_Required tasks:_
1. In the ice-fishing thread, what did the first poster buy Tuesday morning to replace the leaders on the tip-ups?
2. Write the next post in the ice-fishing thread, picking up after its last sentence.

Well, first thing Tuesday morning I went and bought some 10# Fireline and replaced all the flourocarbon leaders on my tip-ups. Maybe it is because it is earlier in the season, but that fish inhaled my minnow. I had it rigged quick-strike with 2 #14 trebles and about 7" between my split-shots and the minnow and when I got a look at the Wally the split was almost touching his nose. He must have already swallowed the damn thing. Well, at least I got to see a flag pop. Nothing like the first flag of the year! Sure got my heart pumping.


----------



## rip-n-lip (Feb 11, 2004)

Just checking to see if there is still going to be anyone fishing Devils Lake on the 9th. If so where are we meeting and what time? Thanks, Al


----------



## Mule Skinner (Jan 30, 2003)

Al,
I think this plan for the 9th. fizzled out due to the recent weather warm up. :rant: Not sure if Devils is safe as of right now  
Hopefully we will wake this up at a later date.

I did talk to a guy who works at Knutson's today (Sat)He said they sold plenty of bait and that a few were out on Wamplers lk.

_Recorded information:_
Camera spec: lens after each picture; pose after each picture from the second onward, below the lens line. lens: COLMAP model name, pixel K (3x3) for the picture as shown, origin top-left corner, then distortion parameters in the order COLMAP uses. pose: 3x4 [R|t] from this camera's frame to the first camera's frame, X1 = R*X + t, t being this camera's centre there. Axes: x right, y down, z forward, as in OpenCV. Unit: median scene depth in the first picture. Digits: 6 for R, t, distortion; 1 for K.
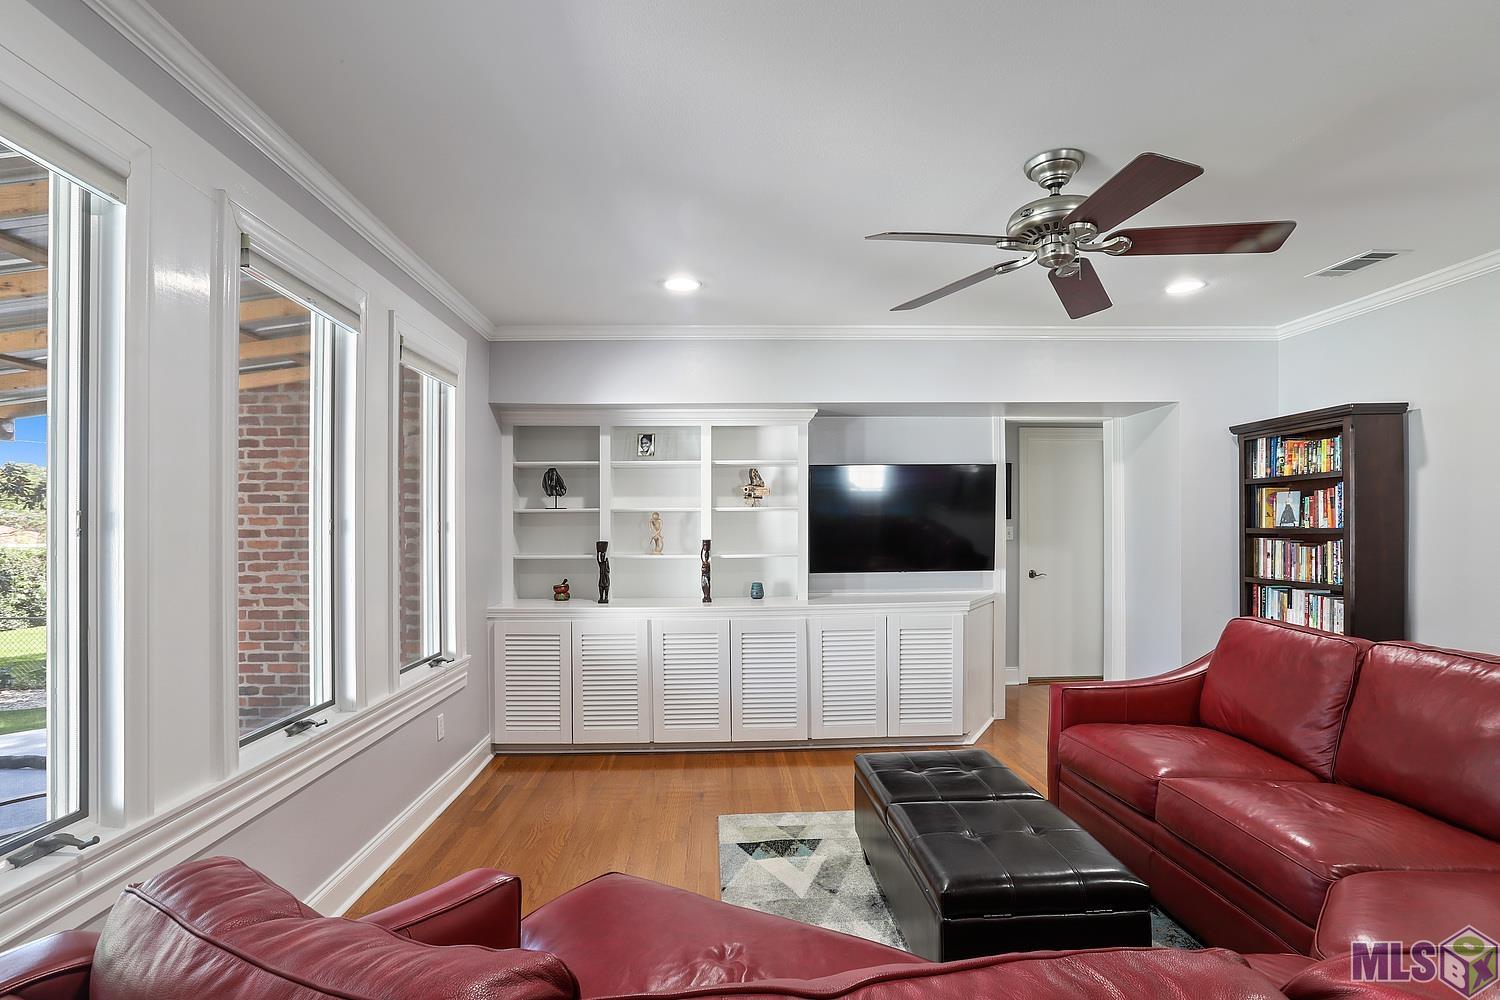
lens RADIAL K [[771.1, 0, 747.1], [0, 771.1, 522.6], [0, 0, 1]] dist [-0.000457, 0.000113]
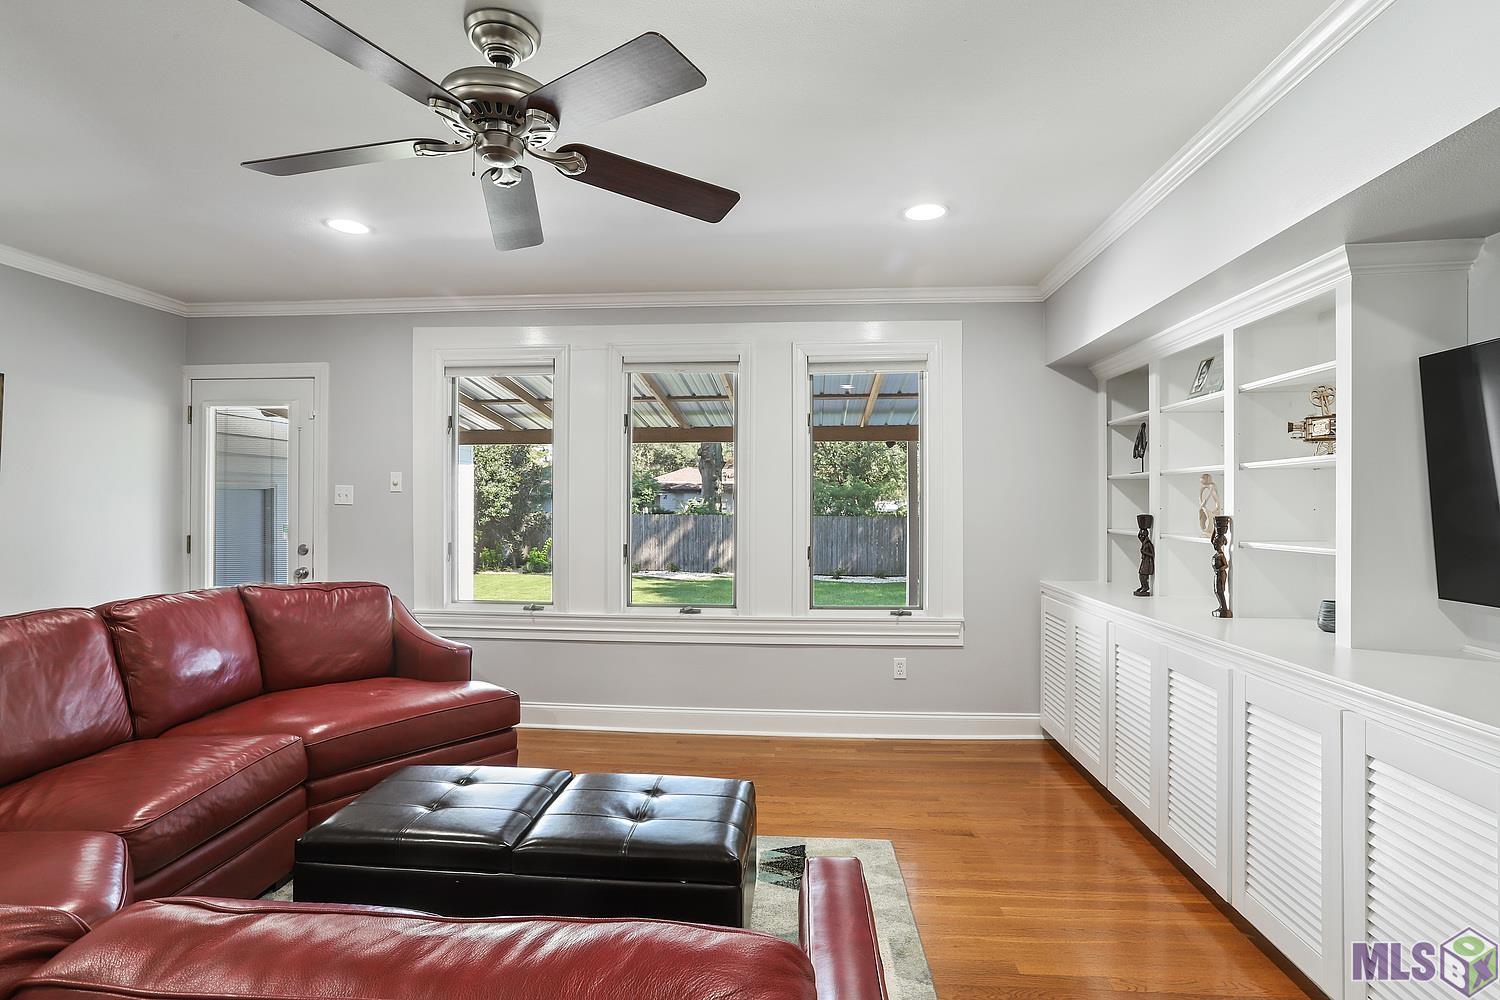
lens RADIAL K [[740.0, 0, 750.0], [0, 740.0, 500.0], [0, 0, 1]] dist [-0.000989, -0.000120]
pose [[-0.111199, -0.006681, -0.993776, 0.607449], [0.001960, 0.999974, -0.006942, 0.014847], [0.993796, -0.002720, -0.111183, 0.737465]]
...
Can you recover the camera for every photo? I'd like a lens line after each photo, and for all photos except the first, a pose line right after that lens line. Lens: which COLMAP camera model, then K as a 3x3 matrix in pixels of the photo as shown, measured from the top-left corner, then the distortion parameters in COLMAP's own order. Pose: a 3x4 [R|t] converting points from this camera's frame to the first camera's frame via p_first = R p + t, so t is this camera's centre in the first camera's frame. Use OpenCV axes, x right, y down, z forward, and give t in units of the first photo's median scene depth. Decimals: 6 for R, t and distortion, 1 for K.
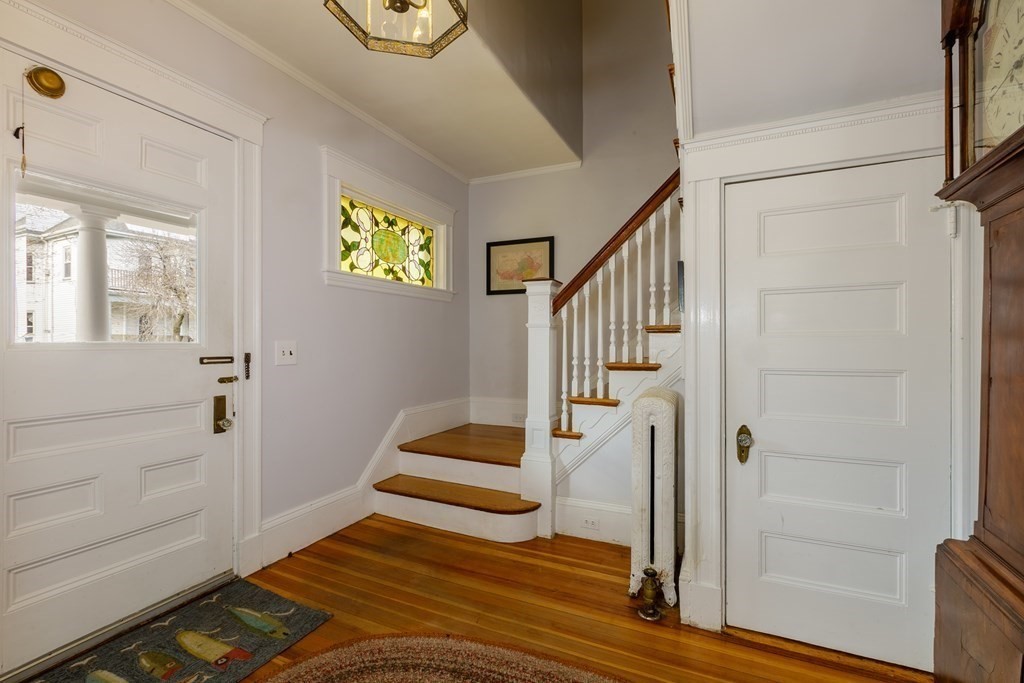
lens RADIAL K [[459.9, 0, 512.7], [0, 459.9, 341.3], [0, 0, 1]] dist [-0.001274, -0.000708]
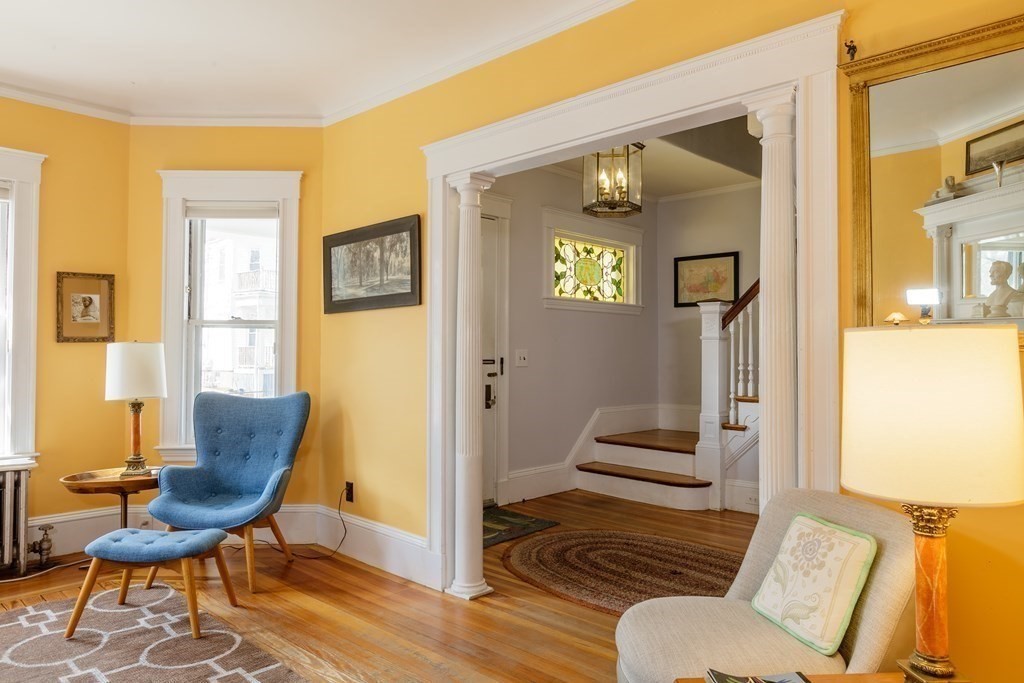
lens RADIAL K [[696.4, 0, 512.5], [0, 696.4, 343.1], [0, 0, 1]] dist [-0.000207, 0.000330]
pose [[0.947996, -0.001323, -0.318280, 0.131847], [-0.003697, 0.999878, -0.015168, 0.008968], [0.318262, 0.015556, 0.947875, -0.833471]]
==
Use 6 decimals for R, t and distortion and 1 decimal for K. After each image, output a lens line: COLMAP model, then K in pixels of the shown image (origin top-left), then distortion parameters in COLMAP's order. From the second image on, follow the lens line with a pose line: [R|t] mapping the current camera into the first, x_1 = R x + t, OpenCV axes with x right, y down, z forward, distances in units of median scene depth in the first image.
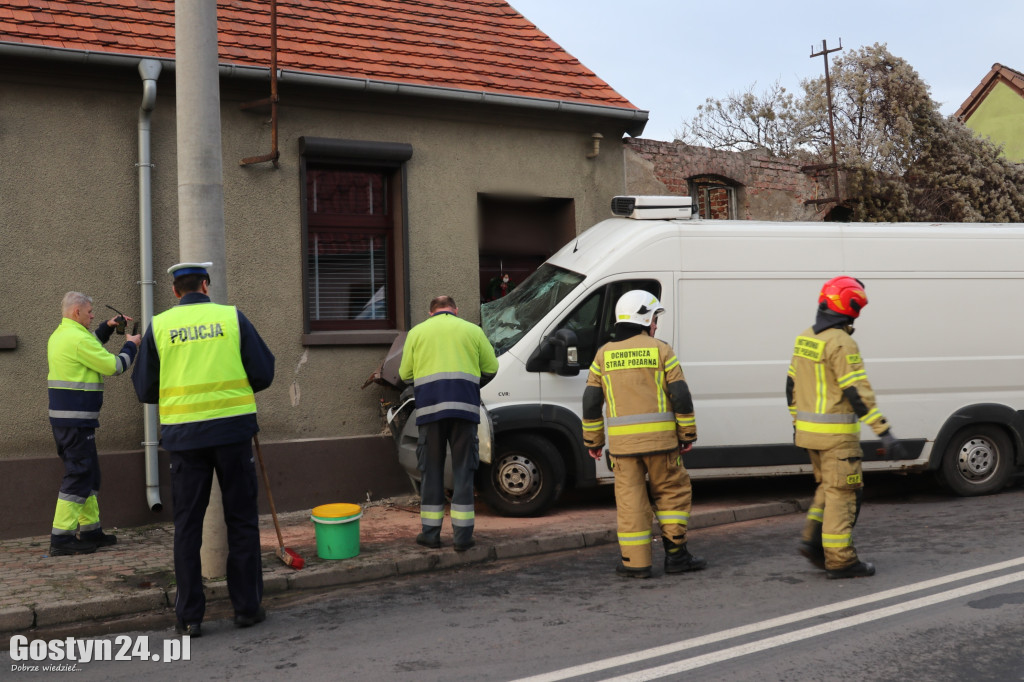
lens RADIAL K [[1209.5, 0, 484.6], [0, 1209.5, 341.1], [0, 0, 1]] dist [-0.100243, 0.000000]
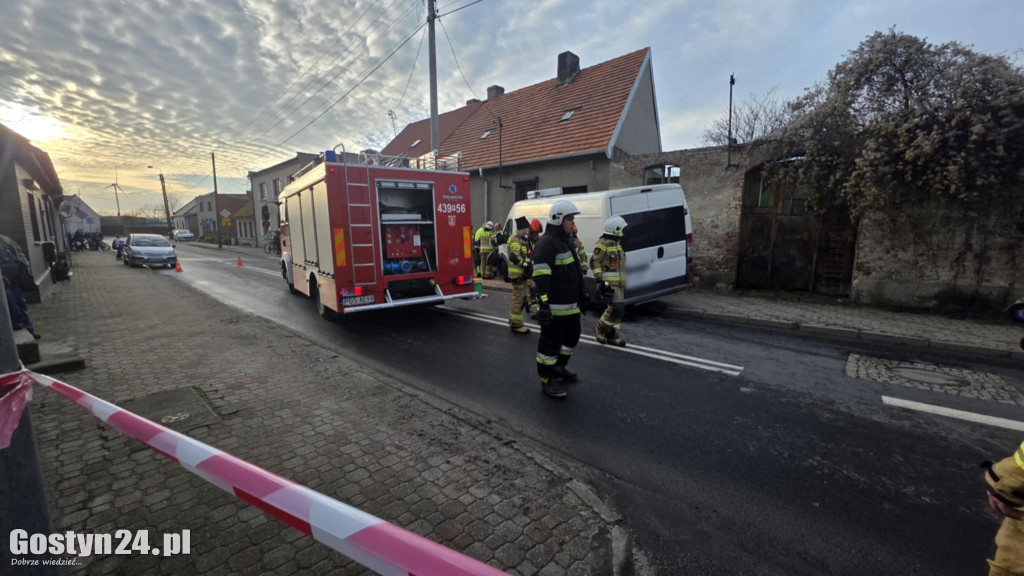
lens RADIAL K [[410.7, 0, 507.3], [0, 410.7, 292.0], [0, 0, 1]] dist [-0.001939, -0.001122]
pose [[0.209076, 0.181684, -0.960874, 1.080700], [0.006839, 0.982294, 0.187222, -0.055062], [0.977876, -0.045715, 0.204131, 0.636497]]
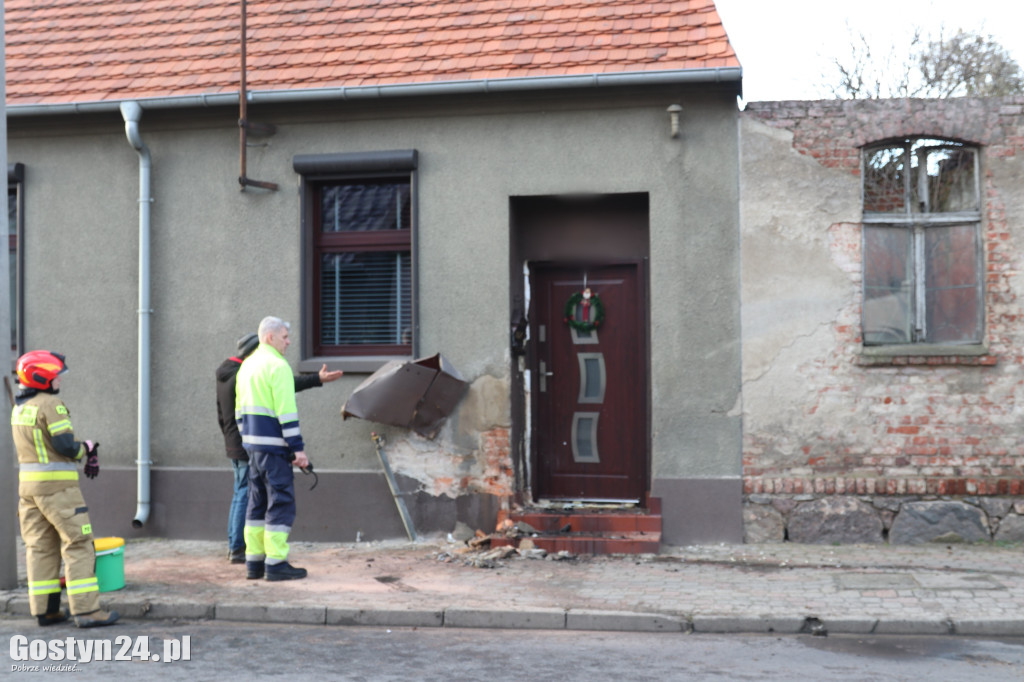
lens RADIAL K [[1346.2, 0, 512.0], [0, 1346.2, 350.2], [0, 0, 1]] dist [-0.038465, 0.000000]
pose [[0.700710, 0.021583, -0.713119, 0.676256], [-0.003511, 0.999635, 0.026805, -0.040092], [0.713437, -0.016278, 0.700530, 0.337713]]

_Answers for this exercise:_
1. 10# Fireline

2.
I called a bait shop in leoni twsp(the Minnow Bucket) and they said they sold bait (ie wax worms/minnows) all day, so some lakes in the area have safe ice.
Also called a party store in Waterloo that sells minnows and they said folks were fishing out on Sugarloaf.

I'm gonna hit a small lake in Waterloo tomorrow and will report ice conditions and results when I return.


----------



## bolodunn (Jan 30, 2004)

yeah other than waterloo i don't know of much ice around. getting another warm-up so i guess we can play it by ear.


----------



## jimhx720 (Jan 9, 2003)

The forecast for next Friday is showing a low of 5, so it should start to firm up again.


----------



## rip-n-lip (Feb 11, 2004)

I fished Wamplers on Saturday afternoon. Several were out. There was 5 inches of clear hard ice with some snow and slush on top. I am also going tomorrow for most of the day. I have not been to Devils so have no idea there.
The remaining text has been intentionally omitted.